By and by, I gradually made it up all them steps, and found myself being pulled up by numerous arms. They were plump and warm arms. Once atop the promontories, I was welcomed with hardy slaps on the back, shuffling and clapping of paws.
“Come and see.” The water rat pulled me toward where the promontories met the island’s edge.
What I saw when I looked down into the island stunned me. There inside the volcano there was life teaming—and more abundant than what seemed possible to fit inside! I could smell good cookings, and just about fell backward when I heard the words, “Ahoy, mate!”
It was my captain! He’d survived. He’d made it through the storm, and into the island. A sense of peace swept over me. I looked around and saw a motley crew of every sort of creature I would never have crossed paths with in my life. Yet, there they were, clamoring about me just about as helpful and caring as though we’d known one another over twenty life times.
I was awake, so it felt. I was awake for the first time in my life. And, it was a good feeling. It was so good, it was better than my best days, drilling. I had come into a society that understood me. I had turned my heart full astern back to my God. I would learn a set of principles I could begin to practice in my dealings with my fellows.
And, I was hungry at just the right time for a feast. It was a feast that had been being prepared for me, even as I had been drilling holes back in the day—drilling holes into the hull of my own captain’s vessel!

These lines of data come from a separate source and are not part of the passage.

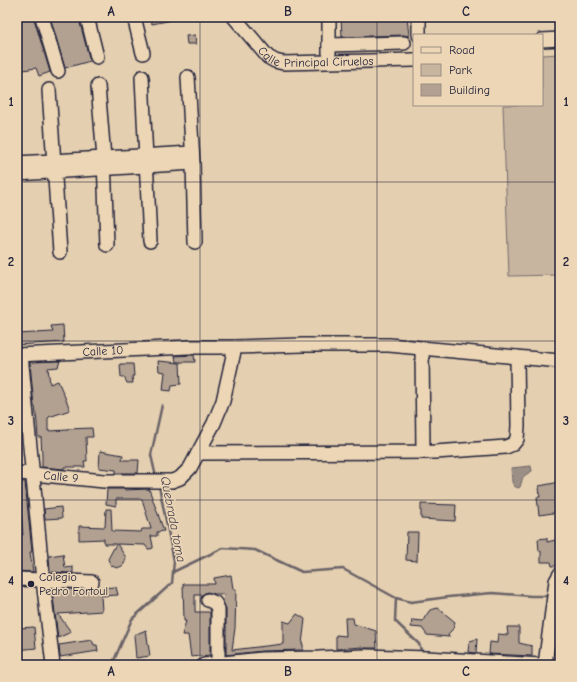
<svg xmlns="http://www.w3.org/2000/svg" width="577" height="682" viewBox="0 0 577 682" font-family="'Comic Neue',sans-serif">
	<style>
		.green { fill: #c8b59f; stroke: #756c6d }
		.water { fill: #9c8f85; stroke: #6b6367 }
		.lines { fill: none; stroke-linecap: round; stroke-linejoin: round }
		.stream { stroke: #6b6367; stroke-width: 2.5 }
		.building { fill: #b2a191; stroke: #22223b }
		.minor-casing { stroke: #22223b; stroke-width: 16 }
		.minor { stroke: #ecd6b5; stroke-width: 13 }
		.grid { fill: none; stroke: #22223b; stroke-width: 1; stroke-opacity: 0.55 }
		.poi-dot { fill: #22223b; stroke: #ecd6b5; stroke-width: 1.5 }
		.labels { text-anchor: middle; stroke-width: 3; stroke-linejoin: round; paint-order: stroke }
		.street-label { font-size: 12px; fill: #22223b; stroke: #ecd6b5 }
		.poi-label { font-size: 12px; fill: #22223b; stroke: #ecd6b5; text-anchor: start }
		.water-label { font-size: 13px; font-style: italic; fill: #474351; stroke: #ecd6b5 }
		.neatline { fill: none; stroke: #22223b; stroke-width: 1.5 }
		.grid-label { font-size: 13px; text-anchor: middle; font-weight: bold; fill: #22223b }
	</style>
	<rect width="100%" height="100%" fill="#e4cfb0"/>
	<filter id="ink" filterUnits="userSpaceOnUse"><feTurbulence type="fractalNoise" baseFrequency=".025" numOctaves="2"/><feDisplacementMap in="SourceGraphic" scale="8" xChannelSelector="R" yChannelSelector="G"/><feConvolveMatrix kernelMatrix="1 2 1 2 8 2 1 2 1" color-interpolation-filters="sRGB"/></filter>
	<g filter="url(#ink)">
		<path class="green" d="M560,54v221l-51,1 -6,-171h39v-50z"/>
		<path class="water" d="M531,466l1,5c-12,7 -8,5 -12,16l-2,1 -4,-2 -2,-4 -1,-14z"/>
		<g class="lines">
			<path class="stream" d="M156,477l-5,-22 11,-50
				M173,572l50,-24 32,2 47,22 41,-3 53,29 15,4 37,-5 44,-4 39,3h18
				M396,598l-1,23 24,23 3,9
				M112,665l20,-46 40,-36 2,-22 -15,-75"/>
		</g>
		<path class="building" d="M17,17h15l1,2h1l16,53 -11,4 -3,-8 -19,3z
			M50,17h27l3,6 10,38 -7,2 -18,5z
			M150,17h21l1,3 -20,4z
			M341,17h66l2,19 -5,-1 -62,2z
			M195,35l1,9h-9l-1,-8z
			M63,325l1,17 -47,3v-11l36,-2 -2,-6z
			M194,355l1,7h-19l-1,-6z
			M60,361l-2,6 -10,1 2,16 8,-3 9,21 3,8 -21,7 -1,1v13l20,-1v-1l24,-1 1,9h-7l1,24h-3l1,6h-21v2l-22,-2v-11l-1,-19h-3l-1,-14 -2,-17 -1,1 -4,-45z
			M158,361l22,2 1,21 -9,1 -1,6 -8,-1 2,-18 -6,-1z
			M120,364h13l1,12h-2l1,7h-6l-3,-6h-3z
			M100,451l23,4 -1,5h17l-1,13h-22v-3l-17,-2z
			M17,481l8,1 7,70h-2l3,20 -16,-1v-9h1l-1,-27h6l-2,-26h-4z
			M560,482v30l-21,3 -2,-18h3l-1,-11z
			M107,489h17v1l25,-1 15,42 -7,1v4h-6l2,10v2l-3,1h-2l-3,-4 -28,-1 8,12 1,3 -2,5 -2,2 -5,2 -5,-2 -2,-2 -2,-5 8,-15h-12v-5l-25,1v-14l26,1 1,-18h5l1,22 29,1 1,-3h9l-9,-30h-26v7l-10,-2z
			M421,504l35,1 -1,16 -34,-2z
			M61,507l1,11 -17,1 -1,-10z
			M407,532h11l-1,29 -11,-1z
			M547,538v4l13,-3v10l-1,1 1,15 -8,1 -1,-4h-10v-11h-2l-1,-12z
			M63,554l2,14 8,-1v6l-23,-1 -1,-16z
			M231,575l2,14h3l-1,39 -3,22 51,-6v-23l7,2 7,-9 8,5 -3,25h1v6l-41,1 -36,4v-46l-3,-7 1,-8h-9l-8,-2 -5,3h-7v17h14l1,1v43h-1v-1l-18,2 -3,-22h-6l4,-14h-2l-1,-37h32l-1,-6z
			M116,587l2,8 -17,1 1,15 -44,3 13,18 -13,6 -6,-50 40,2 5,-2z
			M438,608l17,14 -2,7 -5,5 1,3 -22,-2 -5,-7 -11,-1 1,-7 11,1 2,-4 5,-7z
			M345,618h8l1,6 22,7 1,17h-15v-1l-26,2v-14l10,1z
			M34,627l2,21 -19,2v-16h4l-1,-6z
			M507,627h12v16l13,3v10l-43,-2 1,-12 7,1 1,-9 10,1z
			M146,630l4,26 -14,2 -2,-23z
			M477,639l-1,14 -8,-1 1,-9 1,-2z
			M92,640l2,5h3l1,6 -38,6 -1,-12z"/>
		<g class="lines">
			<defs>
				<g id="minor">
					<path d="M42,17l16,54"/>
					<path d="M87,17l10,40"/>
					<path d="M134,17l9,36"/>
					<path id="s1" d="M234,17l34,40 7,4 8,2 131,-3"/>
					<path d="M329,17v36"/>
					<path d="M419,17v18"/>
					<path d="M542,40l18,-1"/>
					<path d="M329,45l75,-2"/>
					<path d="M142,77l8,164"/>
					<path d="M188,77l5,86 2,79"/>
					<path d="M98,86l6,72 3,87"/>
					<path d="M49,90l11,162"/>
					<path d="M17,163l175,-10"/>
					<path d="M17,174l176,-11"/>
					<path d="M422,348l1,104"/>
					<path id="s2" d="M17,355l171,-8h47l68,-2h86l171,16"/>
					<path d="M21,355l22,225 10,85"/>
					<path d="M198,453l237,-1 71,-5 7,-3 4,-5 1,-13 -1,-69"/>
					<path id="s3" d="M17,473l16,1 71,7h68l8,-3 10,-10 24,-45 9,-22 12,-54"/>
					<path d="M17,579l75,3"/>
					<path d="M208,600l7,3 3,6v55"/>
					<path d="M204,665l58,-6 57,-1 47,-2 61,2 114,7"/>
					<path d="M545,665l9,-69 2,-15 4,-7"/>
				</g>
			</defs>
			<use href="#minor" class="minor-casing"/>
			<use href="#minor" class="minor"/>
		</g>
	</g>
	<path class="grid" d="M200,17v648M377,17v648M17,182h543M17,341h543M17,500h543"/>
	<circle class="poi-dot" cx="31" cy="584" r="4"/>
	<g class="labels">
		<g class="street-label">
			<text dy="4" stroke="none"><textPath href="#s1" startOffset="100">Calle Principal Ciruelos</textPath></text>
			<text dy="4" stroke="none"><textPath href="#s2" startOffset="86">Calle 10</textPath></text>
			<text dy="4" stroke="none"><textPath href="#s3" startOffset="44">Calle 9</textPath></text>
		</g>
		<g class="poi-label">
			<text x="39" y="581">Colegio<tspan x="39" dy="14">Pedro Fortoul</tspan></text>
		</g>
		<g class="water-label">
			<text transform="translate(174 519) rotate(79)" y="5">Quebrada toma</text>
		</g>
	</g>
	<rect width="577" height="682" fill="none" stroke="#ecd6b5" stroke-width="44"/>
	<rect x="413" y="34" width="130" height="72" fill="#ecd6b5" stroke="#9b8e84"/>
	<rect x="421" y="47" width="20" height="6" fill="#ecd6b5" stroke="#9b8e84"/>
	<text x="449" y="54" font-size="12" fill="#22223b">Road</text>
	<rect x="421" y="64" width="20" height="12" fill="#c8b59f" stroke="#9b8e84"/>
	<text x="449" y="74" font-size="12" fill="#22223b">Park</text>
	<rect x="421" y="84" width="20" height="12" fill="#b2a191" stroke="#9b8e84"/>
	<text x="449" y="94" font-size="12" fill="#22223b">Building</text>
	<rect x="22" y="22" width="533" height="638" class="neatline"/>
	<g class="grid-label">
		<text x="111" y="16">A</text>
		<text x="288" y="16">B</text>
		<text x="466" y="16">C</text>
		<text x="11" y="106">1</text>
		<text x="566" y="106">1</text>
		<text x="11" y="266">2</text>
		<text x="566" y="266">2</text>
		<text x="11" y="425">3</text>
		<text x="566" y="425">3</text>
		<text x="11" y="585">4</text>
		<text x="566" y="585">4</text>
		<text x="111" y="676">A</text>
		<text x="288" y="676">B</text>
		<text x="466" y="676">C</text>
	</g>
</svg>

I made it into the island. I enjoyed many more feasts. Some days were good—really good. Some, not so good. Yet, I was not alone. And good thing I wasn’t. As I was being prepared. I wasn’t rushed but told to take all the time I needed. Yet, I knew what it was leading to—my new society was clean and honest about that. I would have to mend my vessel and set back out on the Ocean. I would not be alone, yet I would need to learn how to stand on my own—how to be responsible for what I could do on my own, and how to depend on my God and my captain to do form me what I knew better than trying to do for myself. I would learn how to have faith in other’s promises, and how to keep my own promises made to others.